How to visualize complex data on Linux

(Image credit: Shutterstock.com / Production Perig)

Page 1 of 5:

Introduction

You’ve probably heard of Elasticsearch – the search engine that enables you to index and then quickly search through your data. You may have created a few visualizations in Kibana, the GUI for Elasticsearch, pointing and clicking your way through the sleek interface.

What you may not have used is a lesser-known visualization plugin called Timelion.

Timelion is a fantastic visualization creation tool that makes it possible to write out your queries in its simple and powerful expression language to display graphs. It’s used for displaying time-series data such as population growth or hits to your website.

Here’s a list of the best laptops for developers
Check these best distros for developers
Crunch numbers with ease on these best workstations

About this article

This article first appeared in Linux Format Magazine, Issue #269, published in November 2020.

With Timelion, we can calculate moving averages, display the difference between the data for last week and today, and do some basic anomaly detection. It’s a useful tool to know how to work with. Let’s get started.

Installation

If you’re a regular Linux Format reader, there are docker compose examples for setting up a cluster in LXF261.

Otherwise installing Elasticsearch and Kibana is relatively straightforward. The only requirement is Java, which you may already have installed.

If not a simple sudo apt install default-jre installs it on Debian-based distros or a sudo dnf install java should do the same for the Red Hat family of distros.

Then you just need to download the latest version of Elasticsearch and Kibana for your desired operating system flavour.

At the time of writing the latest version is kibana-7.8.1-linux-x86_64.tar.gz.

You can extract it with tar -xvzf kibana-7.8.1-linux-x86_64.tar.gz, change into the extracted directory and run ./bin/kibana & to fire up the Kibana instance.

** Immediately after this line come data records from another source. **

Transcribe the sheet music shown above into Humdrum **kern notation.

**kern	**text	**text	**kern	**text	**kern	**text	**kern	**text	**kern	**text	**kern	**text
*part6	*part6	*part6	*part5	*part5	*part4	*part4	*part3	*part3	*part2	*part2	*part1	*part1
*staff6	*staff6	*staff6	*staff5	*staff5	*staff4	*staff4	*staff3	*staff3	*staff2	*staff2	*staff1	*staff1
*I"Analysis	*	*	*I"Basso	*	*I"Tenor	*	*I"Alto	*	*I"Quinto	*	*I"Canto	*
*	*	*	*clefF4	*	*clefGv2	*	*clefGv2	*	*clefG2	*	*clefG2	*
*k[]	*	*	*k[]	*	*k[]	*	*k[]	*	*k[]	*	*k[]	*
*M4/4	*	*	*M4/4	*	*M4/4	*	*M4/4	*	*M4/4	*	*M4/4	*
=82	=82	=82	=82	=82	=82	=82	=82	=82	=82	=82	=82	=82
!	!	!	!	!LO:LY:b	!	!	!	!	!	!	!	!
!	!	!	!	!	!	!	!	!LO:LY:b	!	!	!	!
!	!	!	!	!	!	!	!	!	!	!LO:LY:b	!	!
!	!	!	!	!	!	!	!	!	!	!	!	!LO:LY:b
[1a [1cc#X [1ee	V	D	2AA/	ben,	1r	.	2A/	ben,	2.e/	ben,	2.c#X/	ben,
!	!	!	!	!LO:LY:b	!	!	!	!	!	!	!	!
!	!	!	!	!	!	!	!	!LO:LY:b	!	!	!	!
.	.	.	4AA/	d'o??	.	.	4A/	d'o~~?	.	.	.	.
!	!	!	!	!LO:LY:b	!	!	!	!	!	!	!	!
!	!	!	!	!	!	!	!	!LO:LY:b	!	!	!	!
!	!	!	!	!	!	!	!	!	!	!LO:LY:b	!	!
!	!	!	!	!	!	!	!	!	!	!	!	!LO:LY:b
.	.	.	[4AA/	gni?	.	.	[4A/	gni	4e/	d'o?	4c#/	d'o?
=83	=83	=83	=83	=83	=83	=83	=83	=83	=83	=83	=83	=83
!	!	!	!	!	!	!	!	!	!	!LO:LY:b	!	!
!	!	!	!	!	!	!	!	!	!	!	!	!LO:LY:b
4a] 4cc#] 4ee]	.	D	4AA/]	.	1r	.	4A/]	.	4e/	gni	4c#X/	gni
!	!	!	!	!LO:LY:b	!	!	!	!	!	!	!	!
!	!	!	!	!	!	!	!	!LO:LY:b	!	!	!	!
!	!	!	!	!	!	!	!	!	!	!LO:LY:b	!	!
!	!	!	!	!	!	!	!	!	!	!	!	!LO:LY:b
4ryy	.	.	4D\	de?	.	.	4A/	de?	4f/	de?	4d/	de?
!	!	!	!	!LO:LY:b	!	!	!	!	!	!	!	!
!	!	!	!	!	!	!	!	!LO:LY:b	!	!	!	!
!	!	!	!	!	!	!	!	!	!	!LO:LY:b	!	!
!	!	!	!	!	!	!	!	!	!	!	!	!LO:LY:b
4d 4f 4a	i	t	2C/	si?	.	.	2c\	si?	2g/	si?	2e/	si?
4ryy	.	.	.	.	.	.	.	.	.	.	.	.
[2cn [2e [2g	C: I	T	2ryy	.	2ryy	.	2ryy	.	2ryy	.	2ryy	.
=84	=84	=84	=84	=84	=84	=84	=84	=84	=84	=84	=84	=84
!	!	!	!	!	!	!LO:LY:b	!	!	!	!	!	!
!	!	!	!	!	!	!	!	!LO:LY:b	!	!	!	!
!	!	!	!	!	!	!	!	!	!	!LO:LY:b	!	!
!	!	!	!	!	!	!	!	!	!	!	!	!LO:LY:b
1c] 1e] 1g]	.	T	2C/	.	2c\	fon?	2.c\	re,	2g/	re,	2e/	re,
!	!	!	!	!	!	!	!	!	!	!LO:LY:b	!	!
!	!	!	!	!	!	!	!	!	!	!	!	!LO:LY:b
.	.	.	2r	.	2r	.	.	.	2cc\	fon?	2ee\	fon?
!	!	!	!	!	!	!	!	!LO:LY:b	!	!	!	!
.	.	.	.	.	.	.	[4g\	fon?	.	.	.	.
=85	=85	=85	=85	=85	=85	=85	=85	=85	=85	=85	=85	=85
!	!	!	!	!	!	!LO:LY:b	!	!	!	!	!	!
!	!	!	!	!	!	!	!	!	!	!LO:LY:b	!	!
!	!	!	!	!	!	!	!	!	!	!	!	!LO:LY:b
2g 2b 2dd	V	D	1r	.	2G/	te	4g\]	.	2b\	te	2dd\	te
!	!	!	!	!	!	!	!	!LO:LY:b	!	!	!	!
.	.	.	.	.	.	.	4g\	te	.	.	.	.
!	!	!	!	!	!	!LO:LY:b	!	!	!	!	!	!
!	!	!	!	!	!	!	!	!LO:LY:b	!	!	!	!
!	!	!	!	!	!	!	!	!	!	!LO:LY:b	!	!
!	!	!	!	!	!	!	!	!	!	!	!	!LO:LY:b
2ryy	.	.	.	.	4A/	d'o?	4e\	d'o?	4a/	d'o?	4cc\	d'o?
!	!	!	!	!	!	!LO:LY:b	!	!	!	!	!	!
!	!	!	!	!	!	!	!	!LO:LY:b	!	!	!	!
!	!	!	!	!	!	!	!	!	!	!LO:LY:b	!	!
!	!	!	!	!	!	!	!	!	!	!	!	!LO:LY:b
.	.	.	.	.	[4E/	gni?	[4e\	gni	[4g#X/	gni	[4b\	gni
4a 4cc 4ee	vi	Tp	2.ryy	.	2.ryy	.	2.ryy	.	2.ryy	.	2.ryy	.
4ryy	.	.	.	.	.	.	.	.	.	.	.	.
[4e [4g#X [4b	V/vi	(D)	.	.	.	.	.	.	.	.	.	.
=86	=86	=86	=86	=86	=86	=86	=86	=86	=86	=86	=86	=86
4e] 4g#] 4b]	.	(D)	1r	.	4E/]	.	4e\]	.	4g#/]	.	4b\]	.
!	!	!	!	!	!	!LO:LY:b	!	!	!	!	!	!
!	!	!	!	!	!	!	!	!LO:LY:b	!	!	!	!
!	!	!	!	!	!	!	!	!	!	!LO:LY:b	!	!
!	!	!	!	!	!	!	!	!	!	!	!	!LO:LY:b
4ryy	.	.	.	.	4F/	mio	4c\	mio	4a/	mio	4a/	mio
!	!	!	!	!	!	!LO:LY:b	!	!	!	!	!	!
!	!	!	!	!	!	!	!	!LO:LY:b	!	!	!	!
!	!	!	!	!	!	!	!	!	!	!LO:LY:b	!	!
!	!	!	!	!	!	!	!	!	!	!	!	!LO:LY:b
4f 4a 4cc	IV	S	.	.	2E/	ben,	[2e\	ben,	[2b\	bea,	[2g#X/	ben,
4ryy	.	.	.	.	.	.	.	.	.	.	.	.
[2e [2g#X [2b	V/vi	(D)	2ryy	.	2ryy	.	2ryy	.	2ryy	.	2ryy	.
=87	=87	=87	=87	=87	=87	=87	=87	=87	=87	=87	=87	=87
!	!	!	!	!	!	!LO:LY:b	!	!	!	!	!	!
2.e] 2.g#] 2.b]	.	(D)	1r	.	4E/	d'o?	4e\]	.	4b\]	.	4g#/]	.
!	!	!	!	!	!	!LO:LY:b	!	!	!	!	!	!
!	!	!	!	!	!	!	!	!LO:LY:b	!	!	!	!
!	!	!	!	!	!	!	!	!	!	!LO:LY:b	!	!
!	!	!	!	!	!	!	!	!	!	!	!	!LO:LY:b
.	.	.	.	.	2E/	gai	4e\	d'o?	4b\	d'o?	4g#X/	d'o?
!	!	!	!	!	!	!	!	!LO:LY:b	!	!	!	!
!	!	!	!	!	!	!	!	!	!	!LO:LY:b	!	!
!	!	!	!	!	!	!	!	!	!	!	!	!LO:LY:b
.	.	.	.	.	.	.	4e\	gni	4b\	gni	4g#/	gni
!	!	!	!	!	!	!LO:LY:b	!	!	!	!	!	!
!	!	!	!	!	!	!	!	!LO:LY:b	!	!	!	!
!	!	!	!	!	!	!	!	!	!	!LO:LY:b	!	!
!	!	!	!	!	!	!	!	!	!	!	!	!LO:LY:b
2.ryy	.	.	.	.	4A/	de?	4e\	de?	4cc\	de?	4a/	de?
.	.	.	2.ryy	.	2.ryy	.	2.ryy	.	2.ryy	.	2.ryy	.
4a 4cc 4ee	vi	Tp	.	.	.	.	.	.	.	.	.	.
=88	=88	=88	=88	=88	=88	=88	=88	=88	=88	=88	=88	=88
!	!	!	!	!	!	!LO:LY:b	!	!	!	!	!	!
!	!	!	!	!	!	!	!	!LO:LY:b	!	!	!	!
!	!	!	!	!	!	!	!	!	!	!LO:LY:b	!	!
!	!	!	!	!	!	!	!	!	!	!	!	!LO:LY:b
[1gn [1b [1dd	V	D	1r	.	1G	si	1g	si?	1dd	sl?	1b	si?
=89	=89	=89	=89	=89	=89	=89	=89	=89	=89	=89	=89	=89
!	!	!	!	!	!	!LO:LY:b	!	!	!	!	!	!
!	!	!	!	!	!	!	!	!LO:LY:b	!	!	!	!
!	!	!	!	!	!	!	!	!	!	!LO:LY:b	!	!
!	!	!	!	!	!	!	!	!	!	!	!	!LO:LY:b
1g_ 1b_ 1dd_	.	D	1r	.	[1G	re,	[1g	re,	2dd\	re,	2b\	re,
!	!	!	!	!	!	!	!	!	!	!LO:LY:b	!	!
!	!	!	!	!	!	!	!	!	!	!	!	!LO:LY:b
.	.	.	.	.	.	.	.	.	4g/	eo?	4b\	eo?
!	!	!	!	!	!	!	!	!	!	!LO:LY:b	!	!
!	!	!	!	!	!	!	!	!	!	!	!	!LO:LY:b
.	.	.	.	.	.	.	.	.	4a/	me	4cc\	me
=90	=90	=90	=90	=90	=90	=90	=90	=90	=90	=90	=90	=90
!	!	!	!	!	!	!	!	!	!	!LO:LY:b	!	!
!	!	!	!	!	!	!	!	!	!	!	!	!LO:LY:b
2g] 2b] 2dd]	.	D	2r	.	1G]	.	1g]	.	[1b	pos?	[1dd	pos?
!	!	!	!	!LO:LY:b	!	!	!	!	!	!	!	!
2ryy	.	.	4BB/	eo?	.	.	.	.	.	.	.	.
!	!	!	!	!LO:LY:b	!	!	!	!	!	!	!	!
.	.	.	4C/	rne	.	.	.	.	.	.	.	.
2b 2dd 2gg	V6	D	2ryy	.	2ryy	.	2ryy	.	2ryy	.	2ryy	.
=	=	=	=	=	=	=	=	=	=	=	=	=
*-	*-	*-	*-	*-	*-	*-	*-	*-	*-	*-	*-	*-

When you’ve done exactly the same steps to set up Elasticsearch, replacing ‘kibana’ for ‘elasticsearch’, you should be able to navigate to http://localhost:5601 in your favourite browser and see a shiny new Kibana interface to play around with.

If you prefer to install packages with a package manager, the same link as before has information about adding the Elastic repo to your system and installing the Kibana and Elasticsearch packages that way.

screenshot of Timelion — You can superimpose graphs on top of each other and use formatting to get your graphs looking their best. (Image credit: Timelion)

Get some data

Recent versions of Kibana makes it possible to ingest datasets into our cluster automatically with the Data Visualizer instead of needing to create a script or Logstash config. It can deal with datasets in JSON or CSV format as well as some standard log files such as Apache logs. The only limitation is that they’re less than 100MB in size. This is more than enough for our purposes.

We’ll be using the Covid-19 cases worldwide dataset from the EU Open Data Portal. We downloaded the CSV file from the Resources section of the page.

If you have issues, you could choose to download the Excel .xlsx version instead, open with LibreOffice Calc and save it as Text CSV(.csv) format. There’s also a JSON version available for download that you can use as an alternative.

To get to the Data Visualizer in Kibana, click the hamburger icon in the top left, then Machine Learning and finally Data Visualizer. Once there click Upload file within the Import data box, then Select or drag and drop a file and choose your csv file to ingest.

After some short analysis, it will show some stats that it’s discovered from the first 1,000 lines of the CSV file. This will be what format it thinks each of the fields is in, such as text, date or number and highlight the top values found in the fields.

It usually does a good job figuring this out for us. If you needed to make any adjustments, you could click Override Settings to amend – for example, the name of the field as it will be set in Elasticsearch.

One field name that we should override is dateRep, which represents the date for the calculated figure in our dataset. Timelion won’t know how to use this as the time field by default, so we can simplify our life later by renaming this field now to something that it will recognise.

A good candidate is timestamp. Click Apply to set that. When you’re happy with how the rest of it looks, click Import at the bottom, give the index a name – we chose covid – and then click Import again to get the data into your cluster.